▸ Required work
(a) From the snook fishing column, quote the part that begins at the words "Snook season will" and stops after the words "highly desired species.".
(b) Using the snook fishing column, mark each statement yes or no and quote the words that decide it: (i) Snook season reopens in September. (ii) Rob Lipsett released his 65-pound cobia. (iii) Nick the "Baitman" caught his snook from a Holmes Beach dock.

▸ Given passage
- - - - - - -

By Capt. Danny Stasny, Islander Reporter

Cal Broek of Michigan shows off a 40-inch snook he caught on a free-lined shiner while on a charter trip with Capt. Danny Stasny.

Nick the “Baitman” shows off his 35-inch snook, caught from a Holmes Beach dock on a hand line — a reel of fishing line and a hook, baited with a shiner.

Nathan James on spring break from Indiana, shows off his catch-and-release redfish — hooked with a shrimp — on a morning charter with Capt . Warren Girle

Visiting Anna Maria from the United Kingdom, Guy, Katia, Rory and Toby, all of the Patterson family, baiting with shrimp, each caught and released redfish April 15 in Sarasota Bay on a charter with Capt. Warren Girle.

On April 16, Whrine Williams of Palm Beach Gardens was on break from tennis — the Sarasota Open played on Longboat Key — to get in some fishing with Capt. Warren Girle before his next match. Here he is shown with a nice trout, soon released.

Rob Lipsett shows off a hefty 65-pound cobia caught April 14 with Capt. Mike Greig. It went into the cooler with another cobia, a 50-pounder.

Snook make a comeback after 3-year closure

 

Snook season will come to an end May 1 and with it goes the prospects of a snook dinner — at least until September, when season reopens for this highly desired species.

Snook make great adversaries and table fare.

But, don’t let that discourage you. The snook bite is the best it’s been since the freeze of 2010. You can still go and enjoy catching the popular game fish, you just have to let them go. And, to tell you the truth, after the three-year closed season we had on snook, I’m seeing more and more backwater fishers practice catch-and-release all year long. I guess they just got used to letting ’em go.

It’s clearly the best snook bite since the freeze. We had numerous days this season with catches of at least 30 snook. Slot- and over-slot fish were in the mix, but the sheer numbers of smaller snook were a welcome sight for eager flats fishers looking to get their fix.

A good example of this was a morning I spent chartering Cal Broek of Michigan. We arrived at “the spot,” a small mangrove island adjacent to a deep edge, just after sunup. The tide was swiftly moving in so I quickly anchored and started chumming. Immediately we heard pops and splashes under the mangroves as hungry snook inhaled the shiners.

After hooking up plenty of fish, the tide was coming to an end with the bite, so we seized the opportunity to hunt another spot and pulled anchor.

The tide had begun to change and was flushing out on the targeted shallow grass flat. As the outgoing tide flowed over the flat, it dumped into a deep pothole, which created a perfect ambush point for hungry snook.

- - - - - - -

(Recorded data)
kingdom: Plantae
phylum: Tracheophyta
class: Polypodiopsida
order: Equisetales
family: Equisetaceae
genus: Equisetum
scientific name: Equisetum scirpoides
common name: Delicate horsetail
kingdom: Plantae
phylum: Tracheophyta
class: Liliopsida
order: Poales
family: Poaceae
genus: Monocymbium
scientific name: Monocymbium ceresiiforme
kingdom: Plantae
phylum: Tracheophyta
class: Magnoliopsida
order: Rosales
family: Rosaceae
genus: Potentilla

- - - - - - -

▸ Answers for this exercise
(a)
Snook season will come to an end May 1 and with it goes the prospects of a snook dinner — at least until September, when season reopens for this highly desired species.

(b)
(i) Yes: "at least until September, when season reopens for this highly desired species."
(ii) No: "It went into the cooler with another cobia, a 50-pounder."
(iii) Yes: "caught from a Holmes Beach dock on a hand line"